Now the tracer would automatically record profiles, on to viewing them!  I modified Jan’s about:timeline extension to function properly in a browser not built with event tracing support.  I also added the ability to use a trace saved in a file, rather than recording one in a browser.  You can see the changes I made in my about:timeline github repository.

With all those changes in hand, we can view pretty pictures of what’s going on when the browser runs Eideticker tests.  First, a normal Firefox for Android.

android-cached

That almost-4-second delay you see there is the cache getting opened.  Yes, that’s happening on the main thread and yes, it’s blocking everything else from moving forward.  This is a great illustration of why we are rewriting the network cache.  If the cache is so slow, what happens if we disable the cache?

android-uncached

It’s hard to tell from the picture, but if you looked at the Eideticker log of network requests, you’d see that everything completes somewhere around a 0.5-1 second faster (!).  Why doesn’t it speed up more than that, since we’ve removed all that cache blocking by disabling the cache?  Not sure yet, although you can see that cache entries are still getting opened.  Also, you can see highlighted in the picture that the first network request takes about 250ms to start executing from the time that it’s fired off.  That also needs to be investigated (and fixed!).

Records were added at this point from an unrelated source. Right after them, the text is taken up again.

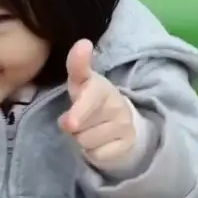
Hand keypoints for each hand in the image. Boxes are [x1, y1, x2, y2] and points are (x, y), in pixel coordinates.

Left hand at [59, 39, 135, 165]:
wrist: (123, 122)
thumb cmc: (91, 98)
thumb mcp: (81, 81)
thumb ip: (78, 64)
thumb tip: (84, 42)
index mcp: (101, 87)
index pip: (90, 98)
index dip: (79, 111)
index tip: (69, 122)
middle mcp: (116, 104)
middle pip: (78, 126)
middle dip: (73, 125)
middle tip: (77, 119)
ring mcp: (124, 125)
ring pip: (85, 141)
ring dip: (82, 138)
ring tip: (91, 128)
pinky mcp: (128, 145)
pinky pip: (97, 155)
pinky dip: (94, 152)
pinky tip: (100, 141)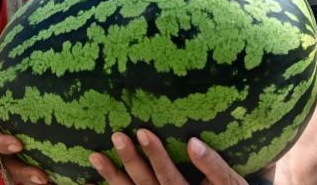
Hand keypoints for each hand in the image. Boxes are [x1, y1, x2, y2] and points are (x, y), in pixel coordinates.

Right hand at [0, 66, 49, 184]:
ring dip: (33, 178)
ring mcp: (11, 149)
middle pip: (7, 163)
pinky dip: (47, 172)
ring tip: (52, 182)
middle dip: (23, 171)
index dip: (2, 144)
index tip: (17, 145)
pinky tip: (62, 177)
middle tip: (41, 177)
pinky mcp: (26, 150)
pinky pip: (35, 163)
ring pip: (20, 169)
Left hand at [90, 130, 250, 184]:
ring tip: (95, 156)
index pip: (182, 176)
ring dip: (114, 176)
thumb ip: (214, 166)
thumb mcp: (229, 183)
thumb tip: (193, 142)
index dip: (172, 158)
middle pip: (157, 183)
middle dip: (138, 161)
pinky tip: (87, 181)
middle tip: (120, 136)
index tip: (165, 136)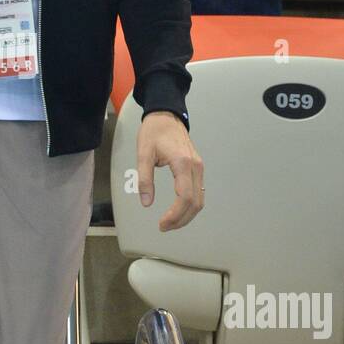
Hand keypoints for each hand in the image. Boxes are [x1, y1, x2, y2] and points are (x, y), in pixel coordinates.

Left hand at [136, 112, 203, 231]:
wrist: (166, 116)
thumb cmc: (154, 132)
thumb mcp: (143, 154)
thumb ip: (144, 179)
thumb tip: (146, 202)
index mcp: (182, 163)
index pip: (185, 197)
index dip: (175, 215)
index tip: (161, 224)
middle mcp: (196, 167)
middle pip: (196, 203)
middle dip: (181, 219)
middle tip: (164, 227)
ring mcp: (199, 168)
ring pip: (200, 200)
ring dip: (187, 215)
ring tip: (169, 222)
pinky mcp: (198, 168)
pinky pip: (198, 193)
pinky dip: (190, 206)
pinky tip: (177, 211)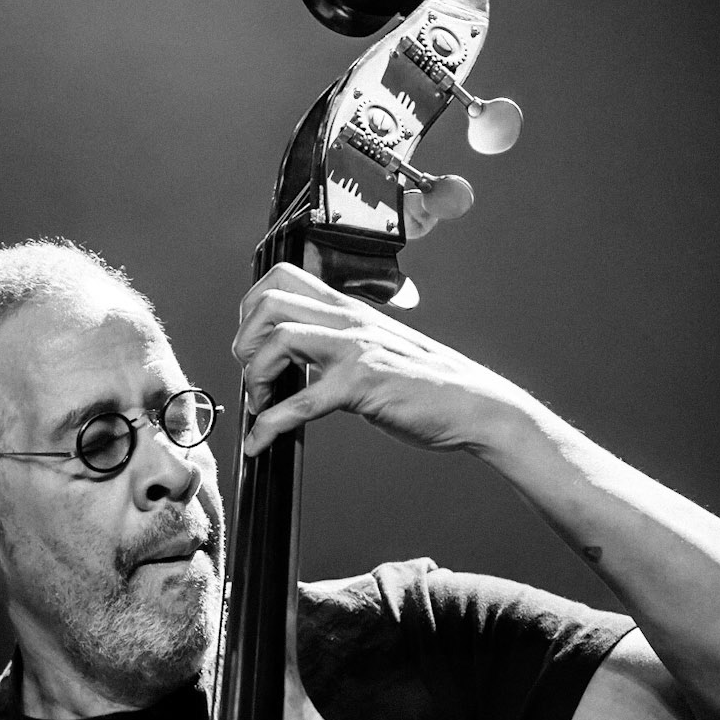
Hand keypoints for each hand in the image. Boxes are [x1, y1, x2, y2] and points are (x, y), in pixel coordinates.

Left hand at [233, 264, 535, 457]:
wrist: (475, 405)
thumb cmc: (426, 384)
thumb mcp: (375, 348)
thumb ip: (337, 343)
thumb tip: (290, 360)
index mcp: (348, 308)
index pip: (281, 277)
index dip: (250, 308)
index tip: (251, 343)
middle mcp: (349, 320)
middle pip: (269, 302)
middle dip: (244, 341)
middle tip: (252, 375)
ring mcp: (355, 349)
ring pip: (278, 339)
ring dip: (255, 376)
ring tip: (262, 404)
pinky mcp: (362, 384)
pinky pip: (299, 402)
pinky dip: (269, 426)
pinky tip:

What about this new cache rewrite, how does it fare?  Thought you’d never ask.

android-newcache

Again, you have to check out the HTTP request log, but this is still another 0.3 seconds or so faster than the uncached case that we see above.  So the new network cache is a clear win in this instance.  It’s worth pointing out that the network request delays are still present here and are taking slightly longer than the cache-disabled case.  Variance in profiles?  Effects of the new cache?  Not sure yet!

I’m still figuring out my way around the tracer, but it’s a useful tool to peer into the Firefox network stack.  It would be great if other subsystems (images, CSS, layout) would hook into the event tracer so we could have visibility into what they’re doing, too.  The API is pretty simple and causes no runtime overhead in our usual release builds.